Poster
in
Workshop: Foundation Models for Science: Progress, Opportunities, and Challenges
Scalable Universal T-Cell Receptor Embeddings from Adaptive Immune Repertoires
Paidamoyo Chapfuwa · Ilker Demirel · Lorenzo Pisani · Javier Zazo · Elon Portugaly · H. Zahid · Julia Greissl
Keywords: [ Scaling ] [ T-cell Receptor Embeddings ] [ GloVe ] [ Random Projection Theory ] [ Immunology ]
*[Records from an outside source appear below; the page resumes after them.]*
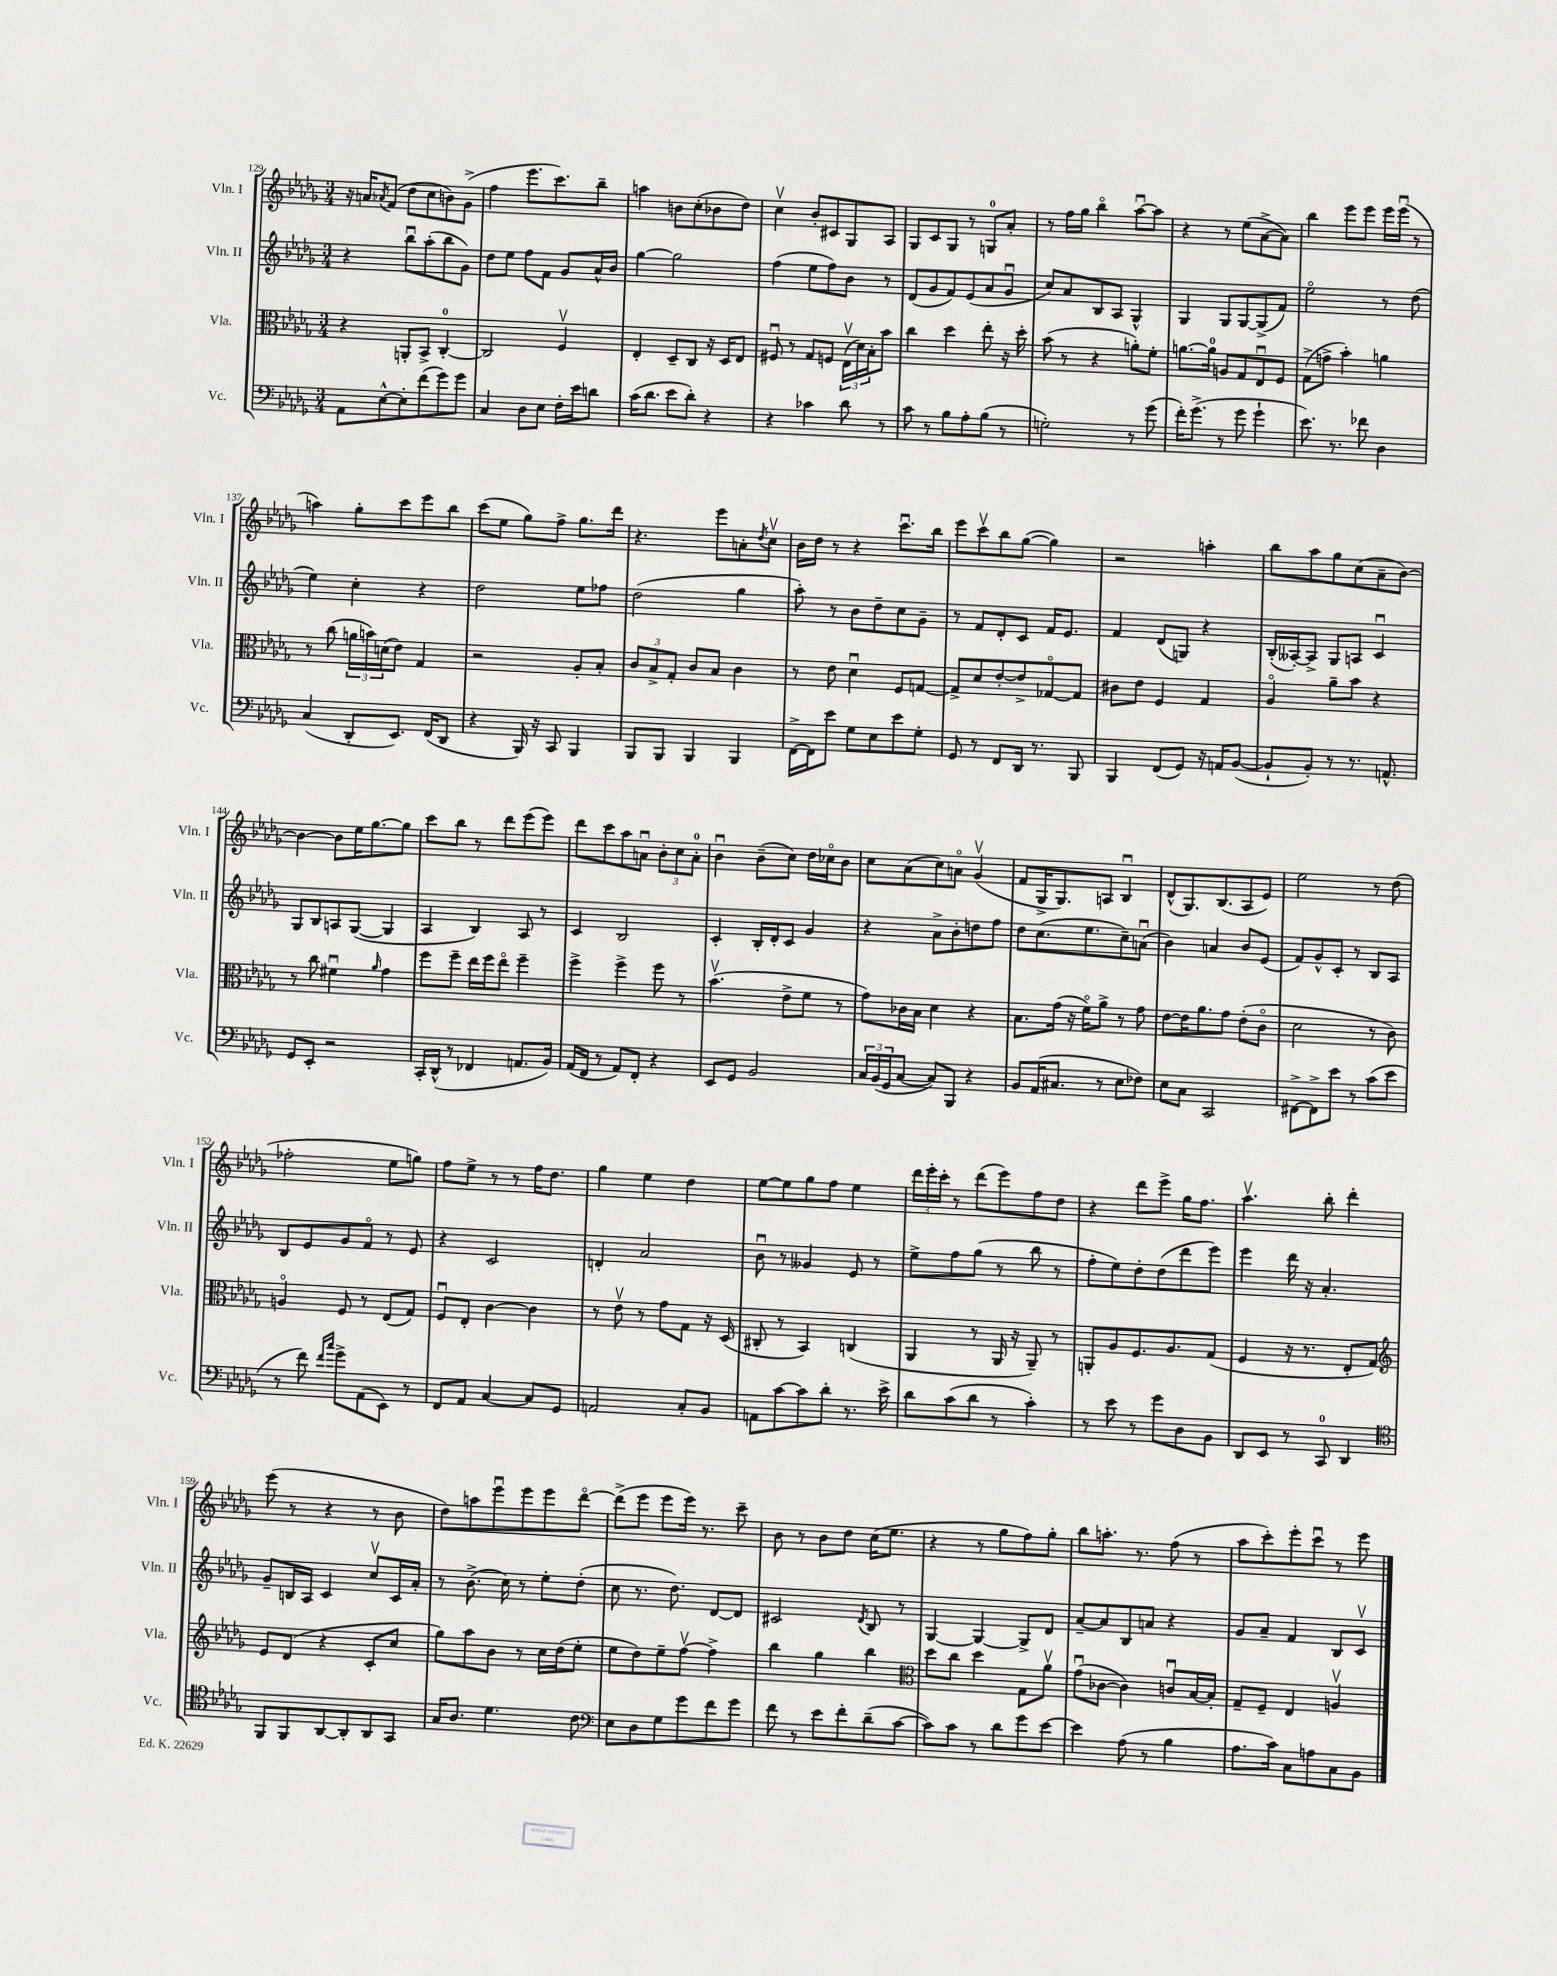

**kern	**kern	**kern	**kern
*staff4	*staff3	*staff2	*staff1
*clefF4	*clefC3	*clefG2	*clefG2
*k[b-e-a-d-g-]	*k[b-e-a-d-g-]	*k[b-e-a-d-g-]	*k[b-e-a-d-g-]
*M3/4	*M3/4	*M3/4	*M3/4
8AA-\L	4r	4r	16r
.	.	.	16a/LK
.	.	.	8qa-/
[8E-^^\	.	.	(8f/J
8E-'\]	8AA'/L	8bb-u\L	8dd-\L
(8f\	8BB-^/J	(8aa-'\	8cc\
8g-\)	[4C'/	8bb-\	8b\)
8g-\J	.	8g-\J)	(8g-^\J
=	=	=	=
4C/	2C/]	8dd-\L	4ff\
.	.	8ee-\J	.
8D-\L	.	8ff\L	8.eee-\L
8E-\J	.	8f\J	.
.	.	.	8.ccc\)
16F'\LL	4Fv/	8g-/L	.
16e-\J	.	.	.
8d\J	.	16a-^^/L	8bb-~\J
.	.	16b-/JJ	.
=	=	=	=
(16c\LK	4E-'/	[4gg-\	4aa\
8.d-\J	.	.	.
8e-\L	8D-~/L	2gg-\]	8b\L
8d-'\J)	8C/J	.	(8cc'\
4r	16r	.	8b-\
.	16D-/LK	.	.
.	8E-/J	.	8dd-\J)
=	=	=	=
4r	8F#u/	(4ff\	4ccv\
.	8r	.	.
4c-\	8G-/L	8ee-\L	8b-'/L
.	8F/J	8ff\)	8c#/
8d-\	(24E-v\LL	8b-\J	8G-/
.	24d-\)	.	.
.	24B-'\J	.	.
8r	8b-\J	8r	8A-/J
=	=	=	=
8c\	4cc\	(8d-/L	8G-/L
8r	.	8g-/	8c/
8B-\L	4dd-\	8f/)	8G-/J
8A-'\	.	(8e-/	8r
(8B-\J	8ee-'\	8a-/	8G/L
8r	16r	8g-u/J	8a-'/J
.	16dd-'\	.	.
=	=	=	=
2G'\)	(8b-\	8cc/L)	8r
.	8r	8a-/	16ff\LL
.	.	.	16gg-\JJ
.	4r	8B-/	4bb-o\
.	.	8A-/J	.
8r	8a'\L)	4G-^^/	[8aa-u\L
(8g-\	8f'\J	.	8aa-\]J
=	=	=	=
16f'\LK)	[8.a\L	4G-/	4r
(8.g-^\J	.	.	.
.	16a\]Jk	.	.
8r	8A/L	8G-/L	8r
8g-\	8G-/	[8G-/	(8ee-\L
4g-`\	8E-u/	(8G-^/]	[8a-^\
.	8F/J	8f/J)	8a-\]J)
=	=	=	=
8.e-\)	(8G-^\L	2ee-o\	4bb-\
.	8g^\J	.	.
8.r	.	.	.
.	4b-'\)	.	8eee-\L
8f-\	.	.	8eee-\J
4D-\	4a\	8r	16eee-\LL
.	.	.	(16eee-u\JJ
.	.	(8dd-\	8r
=	=	=	=
(4C/	8r	4ee-\)	4aa\)
.	(8cc\	.	.
8DD-'/L	24a\LL	4cc'\	8gg-'\L
.	24b\)	.	.
.	(24d\J	.	.
8.EE-/J)	8e-\J)	.	8ccc\
.	4G-/	4r	8eee-\
(16FF/LK	.	.	.
8DD-/J	.	.	8bb-\J
=	=	=	=
4r	2r	2dd-\	(8ccc\L
.	.	.	8ee-\J
16BBB-/)	.	.	8gg-\L)
16r	.	.	.
8CC/	.	.	8ff^\J
4BBB-/	8A-'/L	8ee-\L	8.gg-\L
.	8B-'/J	8ff-\J	.
.	.	.	16ddd-\Jk
=	=	=	=
8BBB-/L	12c/L	(2dd-\	4.r
.	12B-^/	.	.
8BBB-/J	.	.	.
.	12G-'/J	.	.
4BBB-/	8c/L	.	.
.	8B-/J	.	8eee-\L
4BBB-/	4c\	4gg-\	8a'\
.	.	.	8qdd-/
.	.	.	8ccv\J
=	=	=	=
[16FF^\LL	8r	8aa-'\)	16b-\LL
16FF\]J	.	.	16dd-\JJ
8e-\J	8e-\	8r	8r
8G-\L	4d-u\	8b-\L	4r
8E-\	.	8dd-~\	.
8e-\	8F/L	8cc\	8.cccu\L
8G-'\J	[8G/J	8g-~\J	.
.	.	.	16bb-\Jk
=	=	=	=
8GG-/	8G^/]L	8r	8eee-\L
8r	8d-/	8f/L	8cccv\
8FF/L	[8e-'/	8d-'/	8bb-\
16DD-/Jk	8e-^/]	8c/J	([8gg-\J
8.r	.	.	.
.	[8G-o/	16f/LK	4gg-\])
.	.	8.e-/J	.
8BBB-/	8G-/]J	.	.
=	=	=	=
4BBB-/	8c#\L	4f/	2r
.	8e-\J	.	.
(8FF/L	4F/	(8d-/L	.
8GG-/J)	.	8G/J)	.
16r	4G-/	4r	4aa'\
16AA/LK	.	.	.
([8BB-/J	.	.	.
=	=	=	=
8BB-`/]L	4A-o/	(16B-'/LL	8bb-\L
.	.	[16A--'/J)	.
8BB-'/J)	.	8A--^/]J	8aa-\
8r	8a-~\L	8G-/L	8gg-\
8.r	8b-\J	8A/J	(8cc\
.	4r	4cu/	8a-~\
8.AA^^/	.	.	.
.	.	.	[8b-\J)
=	=	=	=
8GG-/L	8r	8G-/L	4b-\_
8EE-'/J	8cc\	8B-/	.
2r	4f#u\	8A/	8b-\]L
.	.	([8G-/J	16ee-\K
.	.	.	[8.gg-\
.	16qqa-/	.	.
.	4g-\	4G-/]	.
.	.	.	8gg-\]J
=	=	=	=
16CC'/LL	8ff\L	4A-/	8ccc\L
(16DD-^^/JJ	.	.	.
8r	8ff~\J	.	8bb-\J
4FF-/	16ee-\LL	4B-/)	8r
.	16ff\J	.	.
.	8ee-o\J	.	8ddd-\L
8.AA/L	4ff~\	8A-/	(8eee-\
.	.	8r	8eee-\J)
16BB-/Jk)	.	.	.
=	=	=	=
(16AA-/LL	4ff^\	4c/	8ddd-\L
16FF/JJ	.	.	.
8r	.	.	8ccc\
8AA-/L)	4ff^\	2B-/	8aa-\
8FF'/J	.	.	8au\J
4r	8ff\	.	12b-'\L
.	.	.	12cc\
.	8r	.	.
.	.	.	12a'\J
=	=	=	=
8EE-/L	(4.b-v\	4c'/	4b-u\
8GG-/J	.	.	.
2BB-/	.	16B-'/LL	(8b-~\L
.	.	16d-'/J	.
.	8e-^\L	8c/J	8cc\J)
.	8f\J	4g-/	16dd-\LL
.	.	.	16cc-o\J
.	8r	.	8b-\J
=	=	=	=
24C/LL	8g-\L)	4r	8cc\L
(24BB-/	.	.	.
24GG-/J	.	.	.
[8C/J	16c-\L	.	(8a-\
.	16B-\JJ	.	.
8C/]L)	4d-\	8a-^\L	8cc\)
8BBB-/J	.	8b-'\	8ao\J
4r	4r	8dd\	(4g-v/
.	.	8ff\J	.
=	=	=	=
8BB-/L	8.B-\L	8dd-\L	8f/L
(16AA-/K	.	(8.cc\	16G-^/K
8.C#/J	(16g-\Jk	.	8.G-/)
.	16r	.	.
.	16fo\LK)	8.ee-\	.
8r	8a-^\J	.	8A/J
8E-\L	8r	8cc~\)	4B-u/
8F-\J)	8g-\	(8au\J	.
=	=	=	=
8E-\L	[8e-\L	4b-\)	(8d-^^/L
8C\J	16e-\]K	.	8.G-/)
.	8.a-\	.	.
2CC/	.	4a/	.
.	.	.	(8.B-/
.	8g-\J	.	.
.	(8e-'\L	8b-/L	8A-/
.	8co\J	(8e-/J	8e-/J)
=	=	=	=
[8FF#^\L	2d-\	8f/L)	2ee-\
8FF#^\]	.	8g-^^/	.
8e-\J	.	8c'/J	.
8r	.	8r	.
(8c\L	8r	8B-/L	8r
8e-\J	8c\)	8A-/J	(8dd-\
=	=	=	=
8r	4Ao/	8B-/L	2ff-'\
8f\)	.	8e-/	.
16qqf/LL	.	.	.
16qqcc/JJ	.	.	.
8g-^\L	8F/	8g-/	.
(8AA-\	8r	8fo/J	.
8EE-\J)	(8E-/L	8r	8ee-\L
8r	8G-/J)	8e-/	8gg\J)
=	=	=	=
8FF/L	8Fu/L	4r	8ff\L
8AA-/J	8E-'/J	.	8ee-^\J
[4C/	[4c\	2c/	8r
.	.	.	8r
8C/]L	4c\]	.	16ff\LK
.	.	.	8.dd-\J
8GG-/J	.	.	.
=	=	=	=
2AA/	8r	4d'/	4gg-\
.	8e-v\	.	.
.	8r	2a-/	4ee-\
.	8g-\L	.	.
8C'/L	8G-\J	.	4dd-\
8BB-/J	16r	.	.
.	(16D-/	.	.
=	=	=	=
8AA\L	8C#'/	8b-u\	[8ee-\L
[8c\	8r	8r	8ee-\]
8c\]	4BB-/)	4g--/	8gg-\
8d-'\J	.	.	8ff\J
8.r	(4C/	8e-/	4ee-\
.	.	8r	.
16e-^\	.	.	.
=	=	=	=
8d-\L	4AA-/	8ee-^\L	24ddd-\LL
.	.	.	24eee-'\
.	.	.	24ccc'\JJ
(8c\	.	8ff\	8r
8d-\J	8r	(8gg-\J	(8ddd-\L
8r	16AA-/	8r	8eee-\)
.	16r	.	.
4c'\)	8AA-~/)	8bb-\	8ff\
.	8r	8r	8dd-\J
=	=	=	=
8r	8AA'/L	8ff'\L	4r
8e-\	8A-/	8ee-\)	.
8r	8.F/	8dd-'\	8ddd-\L
8g-\L	.	(8dd-\	8eee-^\J
.	8.A-/	.	.
8D-\	.	8ddd-\	16gg-\LK
.	.	.	8.ff\J
8BB-\J	(8G-/J	8eee-\J)	.
=	=	=	=
8DD-/L	4F/	4eee-\	4.aa-v\
8EE-/J	.	.	.
8r	16r	16ddd-\	.
.	8.r	16r	.
8CC/	.	4.a-'/	8bb-'\
4DD-/	8E-'/L	.	4ddd-'\
.	8G-/J)	.	.
=	=	=	=
*clefC4	*clefG2	*	*
8FF/L	8e-/L	8g-~/L	(8eee-\
8FF/	(8d-/J	16B/L	8r
.	.	16A-/JJ	.
[8AA-/	4r	4c/	4r
8AA-'/]	.	.	.
8AA-/	8c'/L	8ccv/L	8r
8GG-/J	8cc/J	16c/L	8b-\
.	.	16a-'/JJ	.
=	=	=	=
16G-/LK	8gg-\L)	8r	8dd-\L)
8.A-/J	.	.	.
.	8aa-\	(8.b-^\	8aa\
4.d-\	8b-\J	.	8eee-u\
.	.	16cc\)	.
.	8r	8r	8eee-\
.	16cc\LL	8ee-'\L	8eee-\
.	(16dd-\J	.	.
8c\	8ee-'\J	(8dd-'\J	[8ddd-o\J
=	=	=	=
*clefF4	*	*	*
8E-\L	8ee-\L	8cc\	(8ddd-^\]L
8D-\	8dd-\)	8.r	8eee-\J
8G-\	8ee-~\	.	8eee-\L
.	.	8.dd-\)	.
8g-\	[8ffv\J	.	16eee-\Jk)
.	.	.	8.r
8f\	4ff^\]	[8d-/L	.
8g-\J	.	8d-/]J	8ccc~\
=	=	=	=
8f\	4bb-\	2c#/	8b-\
8r	.	.	8r
8e-\L	4gg-\	.	8b-\L
8f'\	.	.	8dd-\J
.	.	8qd-/	.
(8d-~\	4bb-\	8B-/	(16cc\LK
.	.	.	8.ee-\J
[8c\J	.	8r	.
=	=	=	=
*	*clefC3	*	*
8c\]L)	8dd-\L	[4G-/	4r
8c\J	8cc\J	.	.
8r	4dd-\	4G-/_	8r
8d-\L	.	.	8gg-\L
8g-\	8G-\L	8G-^/]L	8ff\)
[8e-\J	8a-v\J	8d-/J	8gg-'\J
=	=	=	=
4e-\]	(8g-u\L	[8a-~/L	8bb-\L
.	[8c-\J	8a-/]	8.aa'\J
(8A-\	4c-\])	8B-/	.
.	.	.	8.r
8r	.	8a/J	.
4B-\	8cu/L	4r	(8ff\
.	[16B-/L	.	8r
.	16B-'/]JJ	.	.
=	=	=	=
8.A-\L	8G-~/L	8g-/L	8aa-\L
.	8F~/J	8a-~/J	8ccc'\)
16c\Jk)	.	.	.
8C\L	4E-/	4f/	8eee-'\
8A\	.	.	8cccu\J
8C\	4Av/	8B-/L	8r
8BB-\J	.	8cv/J	8eee-\
==	==	==	==
*-	*-	*-	*-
T cells are a key component of the adaptive immune system, targeting infections, cancers, and allergens with specificity encoded by their T cell receptors (TCRs) and retaining a memory of their targets. High-throughput TCR repertoire sequencing captures a cross-section of TCRs that encode the immune history of any subject, though the data are heterogenous, high dimensional, sparse and mostly unlabeled. Sets of TCRs responding to the same antigen, i.e. a protein fragment, co-occur in subjects sharing immune genetics and exposure history. Here we leverage TCR co-occurrence to derive a low-dimensional dense vector representation of TCRs, employing a previously proposed unsupervised natural language processing algorithm---GloVe---and leveraging random projection theory to improve computational efficiency in terms of memory and training time. Using TCR co-occurrence derived from a large set of TCR repertoires we derive TCR representations and aggregate the subset of TCRs observed in any subject to provide a subject-level vector representation. We show that vectors for TCRs targeting the same pathogen point in similar directions and that our subject-level representations encode both immune genetics and pathogenic exposure history. Our work paves the way for combining our novel TCR and subject-level representations with complementary representations from other modalities.